How Pursuit's Platform Works

Pursuit connects to existing sales tools and proposal software that companies already use. Rather than replacing what you have, it works alongside it. The system pulls contract opportunities from government websites like SAM.gov and FedBizOpps, then uses a technology called natural language processing (which allows software to understand and work with written language) to match what your company does with what the government is asking for.

The harder technical part is automating compliance. Government contracts require different certifications, security clearances, and documentation depending on which agency you're selling to and what type of contract it is. Pursuit builds this knowledge into its system, so it can automatically create the right documents for each type of deal.

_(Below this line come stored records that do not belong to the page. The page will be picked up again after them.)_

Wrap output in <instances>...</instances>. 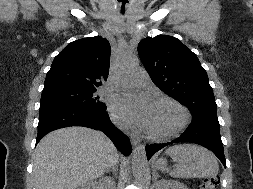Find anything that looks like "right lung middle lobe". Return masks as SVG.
<instances>
[{
    "instance_id": "right-lung-middle-lobe-1",
    "label": "right lung middle lobe",
    "mask_w": 253,
    "mask_h": 189,
    "mask_svg": "<svg viewBox=\"0 0 253 189\" xmlns=\"http://www.w3.org/2000/svg\"><path fill=\"white\" fill-rule=\"evenodd\" d=\"M97 87H55L43 89L41 105L63 104L94 110H106V105L95 95Z\"/></svg>"
}]
</instances>
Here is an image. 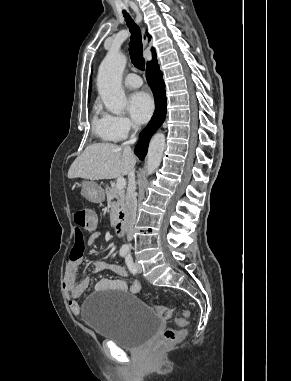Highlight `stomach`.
<instances>
[{"mask_svg":"<svg viewBox=\"0 0 291 381\" xmlns=\"http://www.w3.org/2000/svg\"><path fill=\"white\" fill-rule=\"evenodd\" d=\"M82 194L90 202L101 203L105 199L104 191L94 181L82 182Z\"/></svg>","mask_w":291,"mask_h":381,"instance_id":"obj_1","label":"stomach"}]
</instances>
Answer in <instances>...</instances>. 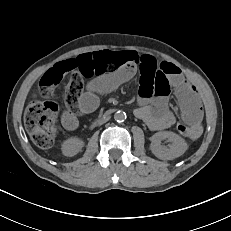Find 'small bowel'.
<instances>
[{
	"label": "small bowel",
	"instance_id": "small-bowel-1",
	"mask_svg": "<svg viewBox=\"0 0 231 231\" xmlns=\"http://www.w3.org/2000/svg\"><path fill=\"white\" fill-rule=\"evenodd\" d=\"M137 71L140 85L135 115L153 131L171 127L176 119L168 107L167 97L173 88L178 94L184 120L192 125V138H198L202 132L203 114L197 96L184 86L187 80L177 66L166 61L158 62L151 55L131 50L85 53L56 64L42 80L54 86L65 74L70 75L66 109L61 120L67 130H74L79 124L78 113L94 111L99 94L116 89Z\"/></svg>",
	"mask_w": 231,
	"mask_h": 231
}]
</instances>
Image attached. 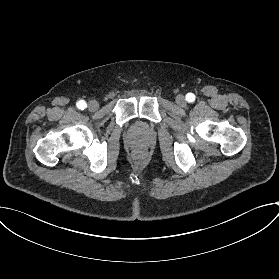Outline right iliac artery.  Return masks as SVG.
Segmentation results:
<instances>
[{"mask_svg": "<svg viewBox=\"0 0 279 279\" xmlns=\"http://www.w3.org/2000/svg\"><path fill=\"white\" fill-rule=\"evenodd\" d=\"M76 105L81 110H84L87 107V104L84 100L78 101Z\"/></svg>", "mask_w": 279, "mask_h": 279, "instance_id": "1", "label": "right iliac artery"}]
</instances>
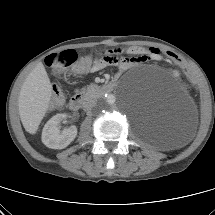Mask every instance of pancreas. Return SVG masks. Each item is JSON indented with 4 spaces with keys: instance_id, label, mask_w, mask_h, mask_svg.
Listing matches in <instances>:
<instances>
[{
    "instance_id": "obj_1",
    "label": "pancreas",
    "mask_w": 215,
    "mask_h": 215,
    "mask_svg": "<svg viewBox=\"0 0 215 215\" xmlns=\"http://www.w3.org/2000/svg\"><path fill=\"white\" fill-rule=\"evenodd\" d=\"M97 88H98V86L96 84H91V85H88L87 87L82 88L81 93L90 94V93L94 92Z\"/></svg>"
}]
</instances>
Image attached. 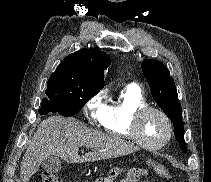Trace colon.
Instances as JSON below:
<instances>
[{
    "label": "colon",
    "mask_w": 211,
    "mask_h": 182,
    "mask_svg": "<svg viewBox=\"0 0 211 182\" xmlns=\"http://www.w3.org/2000/svg\"><path fill=\"white\" fill-rule=\"evenodd\" d=\"M153 170L162 178H168L169 172L162 165H154ZM146 173L144 169L133 168L125 173L121 182H136L141 176ZM119 169H112L106 175L96 178L93 182H114L115 179L119 176ZM42 182H62L61 177L53 172L45 171L42 173Z\"/></svg>",
    "instance_id": "colon-1"
}]
</instances>
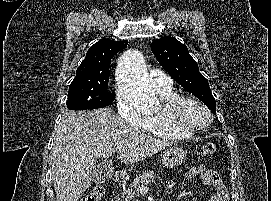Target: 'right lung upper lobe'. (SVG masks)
I'll use <instances>...</instances> for the list:
<instances>
[{"instance_id": "1", "label": "right lung upper lobe", "mask_w": 271, "mask_h": 201, "mask_svg": "<svg viewBox=\"0 0 271 201\" xmlns=\"http://www.w3.org/2000/svg\"><path fill=\"white\" fill-rule=\"evenodd\" d=\"M127 44V40L114 41L105 38L99 40L89 48L85 59L77 68L76 76L109 74L111 59L117 52L124 49Z\"/></svg>"}]
</instances>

Right now, some companies like GovWin and Deltek serve parts of this market, but most of them focus on one piece of the puzzle—either helping you find opportunities or helping you write proposals. Pursuit's bet is that nobody has really built a complete system that handles the whole process smoothly.

How We Got Here

Government agencies themselves have been modernizing slowly over the past decade. They've adopted digital marketplaces, streamlined their request-for-proposal processes, and said they want to buy cloud services. From the government buyer's perspective, this has made purchasing easier. But if you're a software company trying to sell to the government, the experience hasn't changed much. You still have to manually find opportunities, figure out what they want, and spend weeks or months putting together a compliant bid.

I've watched similar patterns in enterprise software before. When marketing automation emerged in the early 2000s, companies like Marketo made money by selling tools that let sales teams automate their own outreach. Before that, marketers and salespeople had to do everything manually. Once the tools existed, companies that used them gained a real advantage over those that didn't.

The same dynamic looks likely here. As government agencies continue adopting modern procurement processes and cloud-first policies, more contract opportunities become available and competition gets fiercer. Companies that can pursue government business systematically—rather than relying on specialists and relationships—will be at an advantage.

What Happens Next

The $22 million seed round is substantial because government sales automation requires serious expertise in compliance rules, regulatory knowledge, and the ability to plug into many different systems. Pursuit will likely spend much of this money on engineering and on signing up customers.

The specific investors also hint at a particular strategy. Gurley and Altman have deep connections across enterprise software companies. Rather than trying to sell directly to government agencies, Pursuit may focus on becoming a tool that existing enterprise software vendors use to add government customers to their sales pipeline.

The real test will come down to two things: whether Pursuit's compliance automation is accurate enough, and whether it covers enough opportunities to be genuinely useful. Government procurement is unforgiving—a single mistake can disqualify your bid. That means getting it right matters much more than being fast. If the platform misses opportunities or generates flawed documents, customers will lose trust quickly.

The timing appears to be working in Pursuit's favor. Federal agencies continue modernizing their IT systems and shifting to cloud services, while state and local governments are following the same trend. This expands the pool of agencies with modernized procurement systems that could benefit from automated tools.

For software companies looking to grow, Pursuit offers a potential path into a market that's been hard to access. The real question is whether automation can truly replace the specialized knowledge and relationships that have historically been required to sell to government. Once we see how the first customers do with the platform, we'll know whether this approach actually works at scale.